With fourth acquisition this year, Roche hopes to expand into the tissue-based diagnostics market.

Roche has made a hostile all-cash tender offer to acquire Ventana Medical Systems for approximately $3 billion. The proposal comes after repeated attempts by Roche to negotiate a collaboration with Ventana.


Ventana’s board of directors recommended that its shareholders take no action at this time. The board will review and consider Roche’s offer and following the commencement of the tender offer, will make a recommendation to shareholders within 10 business days.


Roche bid $75 per share, late yesterday, which represents a 42% premium over the company’s closing price on June 22. Ventana opened trading today at $77.36.


Ventana is the fourth diagnostic company Roche has gone after this year. This acquisition marks Roche’s entry into tissue-based diagnostics. In March, Roche bought 454 Life Sciences from Curagen in a deal worth $154.9 million to gain control of the company’s DNA-mapping technology. A week later, the company bought BioVeris for $600 million and became the owner of a patent estate that would allow it to exploit the entire immunochemistry market. Last week, Roche stepped into the microarray market with a $272.5 million acquisition of NimbleGen. 

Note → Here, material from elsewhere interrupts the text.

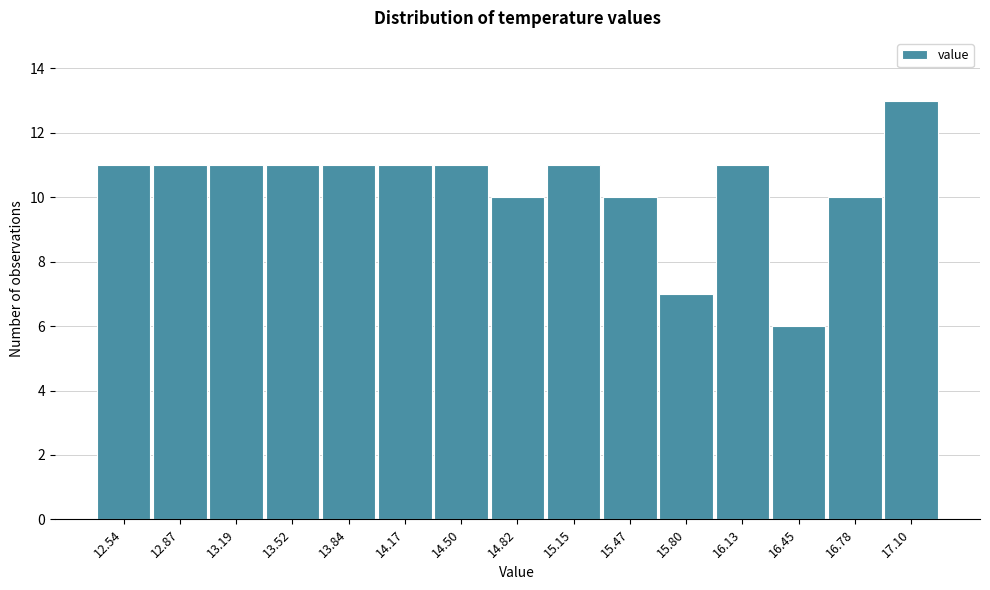

Reading left to right, transcribe all the data shown in this chart.

11	11	11	11	11	11	11	10	11	10	7	11	6	10	13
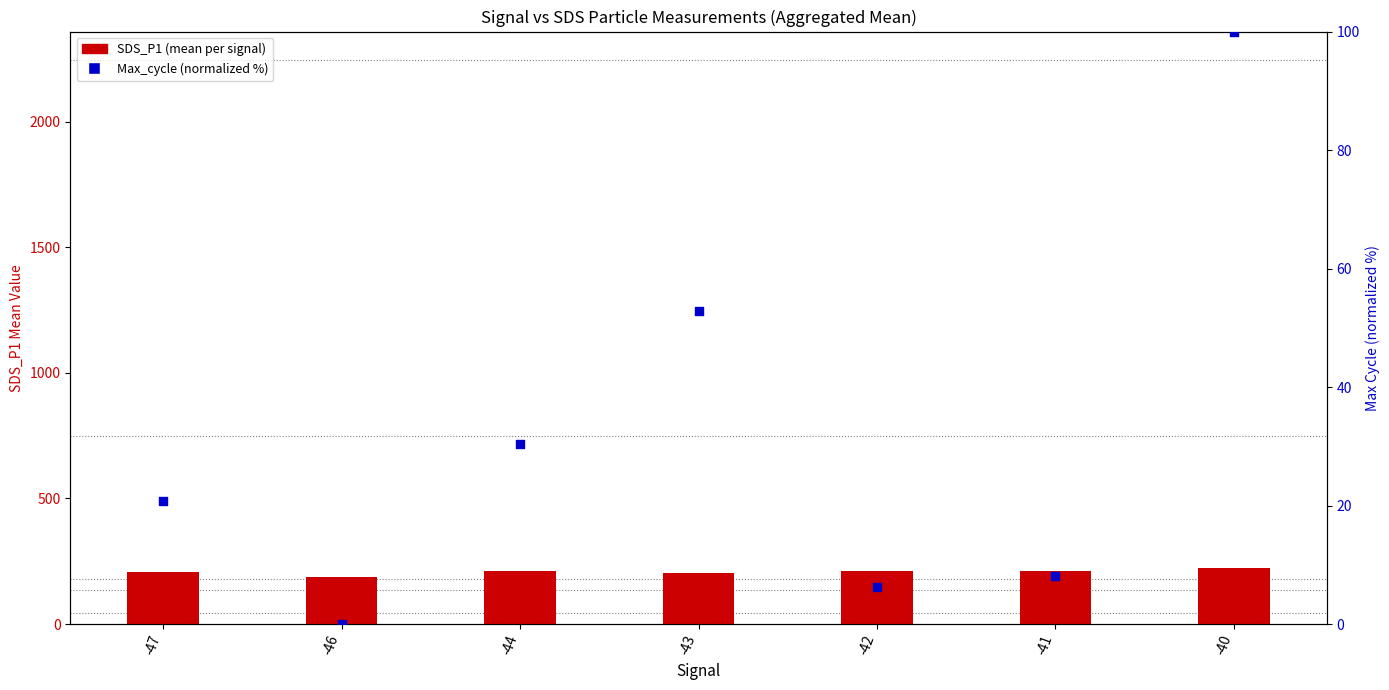

Which series has the widest spread of Y values?

Max_cycle (normalized)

“Our combined company will be uniquely positioned to develop companion diagnostics, which enable the identification of patient responses to treatments, thereby offering more cost-efficient, differentiated, and targeted medicines to patients,” comments Severin Schwan, CEO division Roche Diagnostics. “Roche’s leadership in oncology and molecular biology, our strong global market position and broad sales and marketing reach, and our distinctive diagnostics capabilities in IT, workflow automation, and test standardization make us the ideal partner for Ventana.”


Ventana reached sales of $238.2 million in 2006. The $1-billion tissue-based testing market is growing at 10% annually, twice the rate of the overall in vitro diagnostics market, according to Roche. Key growth drivers in this market include test automation and standardization, the increasing incidence of cancer, and the increasing number of targeted cancer drugs requiring companion diagnostics. Roche reports that this transaction will position the company with the most comprehensive diagnostic portfolio for enabling development and commercialization of personalized healthcare solutions in oncology.